1. Aux termes de l'article L. 521-3 du code de justice administrative : " En cas d'urgence et sur simple requête qui sera recevable même en l'absence de décision administrative préalable, le juge des référés peut ordonner toutes autres mesures utiles sans faire obstacle à l'exécution d'aucune décision administrative. ". Aux termes de l'article L. 522-1 du même code : " Le juge des référés statue au terme d'une procédure contradictoire écrite ou orale () ".

2. Postérieurement à l'introduction de la requête, le préfet de la Sarthe fait valoir que l'intéressé peut se prévaloir, en application des dispositions de l'article L. 433-3 du code de l'entrée et du séjour des étrangers et du droit d'asile, de la validité de sa carte jusqu'au 7 juillet 2025 et que de surcroît, une attestation de prolongation d'instruction valable jusqu'au 25 août 2025 lui a été délivrée le 26 mai 2025. Par suite, les conclusions présentées par M. A sur le fondement des dispositions de l'article L. 521-3 du code de justice administrative, tendant à la délivrance d'un récépissé de demande de titre de séjour " membre de la famille du bénéficiaire de la protection subsidiaire " l'autorisant à travailler dans l'attente de la production de son titre, ainsi que, par conséquent, les conclusions aux fins d'astreinte, sont devenues sans objet.
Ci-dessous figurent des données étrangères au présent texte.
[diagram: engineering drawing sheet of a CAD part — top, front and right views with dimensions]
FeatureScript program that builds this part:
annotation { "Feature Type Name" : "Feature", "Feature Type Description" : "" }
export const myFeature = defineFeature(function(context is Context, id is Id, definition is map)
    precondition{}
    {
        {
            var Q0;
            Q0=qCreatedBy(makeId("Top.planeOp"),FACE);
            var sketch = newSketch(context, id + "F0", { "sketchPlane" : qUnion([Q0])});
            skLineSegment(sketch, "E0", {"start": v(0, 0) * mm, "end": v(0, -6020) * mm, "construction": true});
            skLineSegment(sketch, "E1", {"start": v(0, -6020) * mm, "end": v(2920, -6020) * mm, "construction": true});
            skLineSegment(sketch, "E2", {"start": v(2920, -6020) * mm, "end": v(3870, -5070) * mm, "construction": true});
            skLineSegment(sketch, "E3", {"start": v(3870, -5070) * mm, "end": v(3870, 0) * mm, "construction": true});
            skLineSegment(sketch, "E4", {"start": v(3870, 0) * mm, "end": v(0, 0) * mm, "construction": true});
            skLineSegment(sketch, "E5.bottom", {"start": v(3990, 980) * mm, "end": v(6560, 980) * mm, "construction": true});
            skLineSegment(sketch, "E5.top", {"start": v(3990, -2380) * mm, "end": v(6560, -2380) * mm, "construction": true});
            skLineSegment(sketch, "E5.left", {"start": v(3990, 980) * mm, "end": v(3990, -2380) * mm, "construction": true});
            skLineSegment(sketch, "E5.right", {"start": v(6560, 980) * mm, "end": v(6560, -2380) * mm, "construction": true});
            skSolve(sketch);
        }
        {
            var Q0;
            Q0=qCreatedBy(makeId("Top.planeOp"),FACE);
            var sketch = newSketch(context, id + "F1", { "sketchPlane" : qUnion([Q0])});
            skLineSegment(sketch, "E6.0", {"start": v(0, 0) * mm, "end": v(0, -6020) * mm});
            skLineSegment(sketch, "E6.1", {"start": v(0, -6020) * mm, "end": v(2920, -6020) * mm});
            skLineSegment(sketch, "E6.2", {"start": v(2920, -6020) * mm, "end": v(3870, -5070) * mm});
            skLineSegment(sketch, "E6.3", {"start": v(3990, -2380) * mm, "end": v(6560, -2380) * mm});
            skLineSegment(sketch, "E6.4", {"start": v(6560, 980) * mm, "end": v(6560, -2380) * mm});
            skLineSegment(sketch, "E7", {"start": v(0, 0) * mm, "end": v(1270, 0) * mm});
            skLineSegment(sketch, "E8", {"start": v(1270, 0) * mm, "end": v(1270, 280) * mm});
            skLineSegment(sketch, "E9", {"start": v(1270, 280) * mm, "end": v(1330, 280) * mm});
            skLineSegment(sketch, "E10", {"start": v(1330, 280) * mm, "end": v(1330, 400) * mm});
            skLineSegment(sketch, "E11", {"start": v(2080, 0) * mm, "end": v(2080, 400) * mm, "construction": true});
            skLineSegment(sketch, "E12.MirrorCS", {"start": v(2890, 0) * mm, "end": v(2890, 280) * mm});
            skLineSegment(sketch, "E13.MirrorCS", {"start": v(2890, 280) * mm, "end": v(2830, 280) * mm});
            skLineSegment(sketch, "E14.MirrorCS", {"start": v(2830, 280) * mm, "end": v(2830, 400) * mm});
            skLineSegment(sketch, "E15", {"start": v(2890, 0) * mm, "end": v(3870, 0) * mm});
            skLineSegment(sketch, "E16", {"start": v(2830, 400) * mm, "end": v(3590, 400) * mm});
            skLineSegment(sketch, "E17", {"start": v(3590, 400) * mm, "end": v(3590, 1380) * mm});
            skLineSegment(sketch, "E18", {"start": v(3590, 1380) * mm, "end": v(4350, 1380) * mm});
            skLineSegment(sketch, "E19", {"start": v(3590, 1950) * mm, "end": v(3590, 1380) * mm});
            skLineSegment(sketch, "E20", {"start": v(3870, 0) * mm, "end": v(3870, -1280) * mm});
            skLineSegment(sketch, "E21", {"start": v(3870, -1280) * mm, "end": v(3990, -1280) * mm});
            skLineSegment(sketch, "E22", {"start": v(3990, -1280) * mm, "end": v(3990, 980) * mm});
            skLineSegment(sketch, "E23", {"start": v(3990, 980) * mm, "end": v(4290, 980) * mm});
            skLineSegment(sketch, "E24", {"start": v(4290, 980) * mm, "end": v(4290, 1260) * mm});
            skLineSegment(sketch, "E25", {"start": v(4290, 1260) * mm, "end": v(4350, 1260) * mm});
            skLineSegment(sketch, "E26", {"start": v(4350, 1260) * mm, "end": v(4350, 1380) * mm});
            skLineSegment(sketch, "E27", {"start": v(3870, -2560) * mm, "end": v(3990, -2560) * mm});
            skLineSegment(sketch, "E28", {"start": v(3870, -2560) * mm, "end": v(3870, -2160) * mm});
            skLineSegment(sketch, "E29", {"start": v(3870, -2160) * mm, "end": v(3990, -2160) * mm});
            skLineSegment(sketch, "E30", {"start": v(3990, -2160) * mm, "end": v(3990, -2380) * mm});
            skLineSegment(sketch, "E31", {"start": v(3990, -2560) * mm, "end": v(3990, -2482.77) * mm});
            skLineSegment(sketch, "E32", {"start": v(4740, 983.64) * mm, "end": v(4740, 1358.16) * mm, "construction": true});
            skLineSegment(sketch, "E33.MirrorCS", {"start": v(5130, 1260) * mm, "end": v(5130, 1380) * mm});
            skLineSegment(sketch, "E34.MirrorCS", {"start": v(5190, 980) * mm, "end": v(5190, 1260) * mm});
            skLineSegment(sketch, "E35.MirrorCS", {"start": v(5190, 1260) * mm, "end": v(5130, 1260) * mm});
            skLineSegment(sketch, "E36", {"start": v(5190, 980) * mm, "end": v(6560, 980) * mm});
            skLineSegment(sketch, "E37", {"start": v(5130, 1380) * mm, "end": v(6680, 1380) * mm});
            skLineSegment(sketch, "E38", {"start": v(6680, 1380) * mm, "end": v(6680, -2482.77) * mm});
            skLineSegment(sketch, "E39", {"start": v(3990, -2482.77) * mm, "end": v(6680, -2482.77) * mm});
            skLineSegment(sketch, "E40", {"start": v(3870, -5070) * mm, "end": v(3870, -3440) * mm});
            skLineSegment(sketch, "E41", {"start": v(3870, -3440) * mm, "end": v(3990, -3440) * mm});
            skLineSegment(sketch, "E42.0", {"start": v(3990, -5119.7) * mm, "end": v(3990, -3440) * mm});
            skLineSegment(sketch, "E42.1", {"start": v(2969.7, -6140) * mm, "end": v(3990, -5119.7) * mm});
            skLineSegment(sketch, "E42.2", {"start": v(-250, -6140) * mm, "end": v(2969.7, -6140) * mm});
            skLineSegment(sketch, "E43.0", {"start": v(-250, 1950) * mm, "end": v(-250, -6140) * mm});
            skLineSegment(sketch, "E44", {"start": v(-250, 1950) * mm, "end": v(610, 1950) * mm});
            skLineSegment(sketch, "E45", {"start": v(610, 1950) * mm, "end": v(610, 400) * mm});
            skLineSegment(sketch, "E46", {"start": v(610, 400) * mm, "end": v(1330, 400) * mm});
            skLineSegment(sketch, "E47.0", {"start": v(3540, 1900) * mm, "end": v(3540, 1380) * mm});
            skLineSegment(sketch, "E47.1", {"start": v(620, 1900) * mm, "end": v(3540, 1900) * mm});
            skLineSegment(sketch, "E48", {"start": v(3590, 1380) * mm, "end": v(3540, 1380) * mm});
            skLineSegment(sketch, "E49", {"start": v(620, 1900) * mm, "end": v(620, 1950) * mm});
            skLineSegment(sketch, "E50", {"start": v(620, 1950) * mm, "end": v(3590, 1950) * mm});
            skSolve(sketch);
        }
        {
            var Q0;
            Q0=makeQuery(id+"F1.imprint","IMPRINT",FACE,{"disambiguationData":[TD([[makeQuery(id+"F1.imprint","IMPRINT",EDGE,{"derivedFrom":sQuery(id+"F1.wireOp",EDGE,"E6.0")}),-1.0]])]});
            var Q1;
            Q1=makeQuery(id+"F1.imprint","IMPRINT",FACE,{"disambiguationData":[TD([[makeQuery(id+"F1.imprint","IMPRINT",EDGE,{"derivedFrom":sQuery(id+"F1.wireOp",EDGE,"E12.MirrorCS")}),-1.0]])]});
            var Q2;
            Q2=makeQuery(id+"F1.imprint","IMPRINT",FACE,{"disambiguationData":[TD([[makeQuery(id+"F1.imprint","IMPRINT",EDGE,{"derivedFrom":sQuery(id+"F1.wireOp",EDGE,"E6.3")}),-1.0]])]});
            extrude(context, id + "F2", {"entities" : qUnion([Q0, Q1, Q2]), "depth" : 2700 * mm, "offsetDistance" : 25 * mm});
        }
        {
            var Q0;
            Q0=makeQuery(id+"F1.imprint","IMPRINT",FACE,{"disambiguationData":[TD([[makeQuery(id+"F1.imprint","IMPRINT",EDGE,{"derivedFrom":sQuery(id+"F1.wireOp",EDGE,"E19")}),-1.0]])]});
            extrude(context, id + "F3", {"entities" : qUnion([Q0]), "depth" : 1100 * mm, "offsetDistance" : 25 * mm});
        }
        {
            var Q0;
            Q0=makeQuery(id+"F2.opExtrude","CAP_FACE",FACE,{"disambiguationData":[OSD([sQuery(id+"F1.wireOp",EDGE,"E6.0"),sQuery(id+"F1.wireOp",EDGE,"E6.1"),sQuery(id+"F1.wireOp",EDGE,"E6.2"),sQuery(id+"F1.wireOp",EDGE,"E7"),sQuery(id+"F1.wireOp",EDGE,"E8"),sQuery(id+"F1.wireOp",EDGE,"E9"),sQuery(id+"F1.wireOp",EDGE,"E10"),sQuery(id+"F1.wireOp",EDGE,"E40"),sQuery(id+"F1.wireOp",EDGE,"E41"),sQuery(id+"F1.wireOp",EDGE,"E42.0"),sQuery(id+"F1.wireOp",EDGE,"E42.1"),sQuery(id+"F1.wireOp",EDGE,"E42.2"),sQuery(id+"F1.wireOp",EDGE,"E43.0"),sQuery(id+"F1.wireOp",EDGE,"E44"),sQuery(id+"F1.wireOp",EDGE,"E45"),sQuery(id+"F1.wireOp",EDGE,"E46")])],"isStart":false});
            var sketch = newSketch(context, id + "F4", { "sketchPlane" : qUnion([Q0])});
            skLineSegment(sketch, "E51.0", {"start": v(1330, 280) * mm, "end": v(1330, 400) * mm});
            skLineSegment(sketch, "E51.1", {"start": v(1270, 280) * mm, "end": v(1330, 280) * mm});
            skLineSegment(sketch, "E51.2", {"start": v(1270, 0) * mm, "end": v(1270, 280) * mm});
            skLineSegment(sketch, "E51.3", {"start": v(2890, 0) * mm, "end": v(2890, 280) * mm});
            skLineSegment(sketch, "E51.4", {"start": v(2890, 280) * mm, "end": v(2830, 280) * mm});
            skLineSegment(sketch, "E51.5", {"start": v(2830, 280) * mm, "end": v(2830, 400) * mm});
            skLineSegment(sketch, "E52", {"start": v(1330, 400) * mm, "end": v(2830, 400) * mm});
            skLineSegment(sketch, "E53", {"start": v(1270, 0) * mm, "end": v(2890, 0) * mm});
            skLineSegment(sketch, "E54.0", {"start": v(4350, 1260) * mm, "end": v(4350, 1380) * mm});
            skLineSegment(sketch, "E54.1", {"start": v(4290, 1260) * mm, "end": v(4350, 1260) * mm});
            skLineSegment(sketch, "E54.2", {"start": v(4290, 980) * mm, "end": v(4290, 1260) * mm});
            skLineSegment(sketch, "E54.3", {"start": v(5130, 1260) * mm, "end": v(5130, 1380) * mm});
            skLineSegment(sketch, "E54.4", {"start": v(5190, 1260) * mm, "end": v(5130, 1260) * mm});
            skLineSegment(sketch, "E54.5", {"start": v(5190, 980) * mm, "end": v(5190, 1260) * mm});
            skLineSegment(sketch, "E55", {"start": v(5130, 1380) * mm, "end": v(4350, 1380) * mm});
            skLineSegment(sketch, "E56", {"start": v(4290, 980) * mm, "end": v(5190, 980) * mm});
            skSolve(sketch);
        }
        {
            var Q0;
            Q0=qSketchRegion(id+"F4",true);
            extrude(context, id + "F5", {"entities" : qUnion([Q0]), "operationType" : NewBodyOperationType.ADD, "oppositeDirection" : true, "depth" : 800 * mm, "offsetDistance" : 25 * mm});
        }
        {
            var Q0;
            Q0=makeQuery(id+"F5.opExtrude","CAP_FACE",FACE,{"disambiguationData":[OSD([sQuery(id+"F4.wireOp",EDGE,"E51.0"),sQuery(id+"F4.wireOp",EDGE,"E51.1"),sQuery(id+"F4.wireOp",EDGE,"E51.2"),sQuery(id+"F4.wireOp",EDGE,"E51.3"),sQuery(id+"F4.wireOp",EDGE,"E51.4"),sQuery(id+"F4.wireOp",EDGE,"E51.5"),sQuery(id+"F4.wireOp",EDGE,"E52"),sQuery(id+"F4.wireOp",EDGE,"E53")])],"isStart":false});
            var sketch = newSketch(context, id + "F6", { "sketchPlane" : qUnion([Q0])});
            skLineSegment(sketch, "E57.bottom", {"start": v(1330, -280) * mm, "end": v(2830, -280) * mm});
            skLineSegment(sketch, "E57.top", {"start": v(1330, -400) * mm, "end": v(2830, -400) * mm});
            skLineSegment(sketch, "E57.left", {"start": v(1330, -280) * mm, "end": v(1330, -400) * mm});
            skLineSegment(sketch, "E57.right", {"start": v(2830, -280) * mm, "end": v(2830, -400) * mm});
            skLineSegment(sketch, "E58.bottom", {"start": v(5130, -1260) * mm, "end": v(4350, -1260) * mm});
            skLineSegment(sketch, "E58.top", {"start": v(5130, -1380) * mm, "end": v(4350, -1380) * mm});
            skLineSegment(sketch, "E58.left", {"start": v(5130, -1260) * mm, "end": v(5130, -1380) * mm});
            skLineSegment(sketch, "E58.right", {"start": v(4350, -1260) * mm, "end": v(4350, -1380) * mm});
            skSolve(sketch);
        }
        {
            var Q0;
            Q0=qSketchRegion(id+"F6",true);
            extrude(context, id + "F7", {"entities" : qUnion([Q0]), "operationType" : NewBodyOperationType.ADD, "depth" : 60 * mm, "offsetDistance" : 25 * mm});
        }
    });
Il n'y a, dès lors, plus lieu d'y statuer.

3. Il y a lieu, dans les circonstances de l'espèce, de mettre à la charge du préfet de la Sarthe, une somme de 500 euros (cinq cents euros) au titre des frais exposés par M. A et non compris dans les dépens.

O R D O N N E :

Article 1er : Il n'y a pas lieu de statuer sur les conclusions de la requête de M. A présentées au titre de l'article L. 521-3 du code de justice administrative.

Article 2 : Le préfet de la Sarthe versera à M. A la somme de 500 euros (cinq cents euros) au titre des dispositions de l'article L. 761-1 du code de justice administrative.

Article 3 : La présente ordonnance sera notifiée à M. B A et au ministre d'Etat, ministre de l'intérieur.

Copie en sera adressée au préfet de la Sarthe.

Fait à Nantes, le 4 juin 2025.

Le juge des référés,

P. ROSIER

La République mande et ordonne au ministre d'Etat, ministre de l'intérieur, en ce qui le concerne ou à tous commissaires de justice à ce requis en ce qui concerne les voies de droit commun contre les parties privées, de pourvoir à l'exécution de la présente décision.